Quali? Nel ‘23 Carlo Alberto aveva giurato allo zio che non avrebbe mai più concesso una costituzione. Giurato davanti a Dio. Era escluso mancare a un fioretto, quindi non restava che abdicare e lasciare che se la vedesse Vittorio Emanuele. Venne convocato il figlio. Vittorio Emanuele chiese al padre se non fosse impazzito. Devono esserci state urla. Costanza scrisse che la scena era stata « très forte et très emouvante ».

Secondo problema? Il giorno 5 febbraio si dovevano riunire i decurioni, cioè i consiglieri comunali, per preparare un indirizzo al re.

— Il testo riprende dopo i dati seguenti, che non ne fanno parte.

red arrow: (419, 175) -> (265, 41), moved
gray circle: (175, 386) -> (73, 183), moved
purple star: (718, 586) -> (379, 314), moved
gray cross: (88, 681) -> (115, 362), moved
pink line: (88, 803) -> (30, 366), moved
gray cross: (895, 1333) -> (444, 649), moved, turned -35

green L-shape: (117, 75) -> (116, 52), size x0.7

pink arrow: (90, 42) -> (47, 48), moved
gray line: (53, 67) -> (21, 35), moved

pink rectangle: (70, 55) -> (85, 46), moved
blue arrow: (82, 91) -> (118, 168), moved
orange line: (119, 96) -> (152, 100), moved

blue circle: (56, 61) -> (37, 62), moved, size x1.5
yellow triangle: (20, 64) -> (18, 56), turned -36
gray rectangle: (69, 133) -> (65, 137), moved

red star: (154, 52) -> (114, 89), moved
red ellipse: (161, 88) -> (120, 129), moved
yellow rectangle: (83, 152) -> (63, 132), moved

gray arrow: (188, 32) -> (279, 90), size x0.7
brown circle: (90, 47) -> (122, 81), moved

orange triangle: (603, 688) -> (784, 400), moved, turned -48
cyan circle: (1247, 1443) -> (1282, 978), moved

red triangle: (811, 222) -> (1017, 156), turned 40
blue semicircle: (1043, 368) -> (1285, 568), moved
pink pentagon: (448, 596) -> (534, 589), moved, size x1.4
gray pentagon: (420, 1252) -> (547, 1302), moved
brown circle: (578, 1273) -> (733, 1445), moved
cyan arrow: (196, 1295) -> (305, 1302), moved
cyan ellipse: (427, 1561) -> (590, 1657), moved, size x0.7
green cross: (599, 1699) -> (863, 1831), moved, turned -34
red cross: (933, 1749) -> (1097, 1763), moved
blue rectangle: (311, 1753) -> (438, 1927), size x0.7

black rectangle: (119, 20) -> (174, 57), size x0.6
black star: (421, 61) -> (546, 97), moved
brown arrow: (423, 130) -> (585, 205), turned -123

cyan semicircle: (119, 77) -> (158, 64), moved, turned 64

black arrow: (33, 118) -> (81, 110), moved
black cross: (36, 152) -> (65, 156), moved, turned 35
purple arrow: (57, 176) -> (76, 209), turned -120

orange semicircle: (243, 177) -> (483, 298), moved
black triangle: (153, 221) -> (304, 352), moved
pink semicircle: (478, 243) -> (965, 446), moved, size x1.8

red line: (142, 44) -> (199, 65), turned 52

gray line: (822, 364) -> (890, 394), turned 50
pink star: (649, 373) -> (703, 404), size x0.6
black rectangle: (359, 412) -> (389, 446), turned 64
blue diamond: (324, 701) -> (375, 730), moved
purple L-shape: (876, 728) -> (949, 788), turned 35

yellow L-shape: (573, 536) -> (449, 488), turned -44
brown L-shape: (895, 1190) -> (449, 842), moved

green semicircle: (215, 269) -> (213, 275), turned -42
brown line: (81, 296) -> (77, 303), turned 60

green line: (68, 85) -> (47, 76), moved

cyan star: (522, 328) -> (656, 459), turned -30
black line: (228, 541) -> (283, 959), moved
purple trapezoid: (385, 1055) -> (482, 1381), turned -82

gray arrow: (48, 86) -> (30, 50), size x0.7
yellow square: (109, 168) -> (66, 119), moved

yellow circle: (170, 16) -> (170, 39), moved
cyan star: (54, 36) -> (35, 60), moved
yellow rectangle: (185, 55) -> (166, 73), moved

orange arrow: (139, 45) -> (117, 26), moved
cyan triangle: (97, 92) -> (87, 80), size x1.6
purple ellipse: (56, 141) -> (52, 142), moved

Tra i decurioni c’erano Sineo - valeriano - e Santa Rosa, che definire cavouriano è poco. Ci si preparava a replicare lo scontro dell’albergo Europa, Sineo perché si chiedesse la Guardia civica, Santa Rosa perché si desse subito, e francamente, la costituzione. Bisognava che vincesse Santa Rosa. Cavour lo convocò. Santa Rosa, quello che era stato col conte a Parigi e a Londra. Sì, nel ‘35. In quel viaggio Cavour aveva fatto camminare Santa Rosa a suon di scappellotti. Sa, quelle coppie di amici per la pelle in cui uno dei due è cattivo, grosso, mangione, entusiasta e un poco teppista? E l’altro invece buono, minuto, pallido, sognatore, patriota, credente? Beh, Cavour e Santa Rosa, spiccicati. Il conte gli fregava i soldi a carte, poi lo tirava dentro in qualunque impresa delle sue, magari per spillargli la miseria di mille lire. Povero Santa Rosa, sposato con quattro figli, e un poderetto nelle Mollie, vicino a Savigliano. In quel momento aveva già il cancro e non lo sapeva.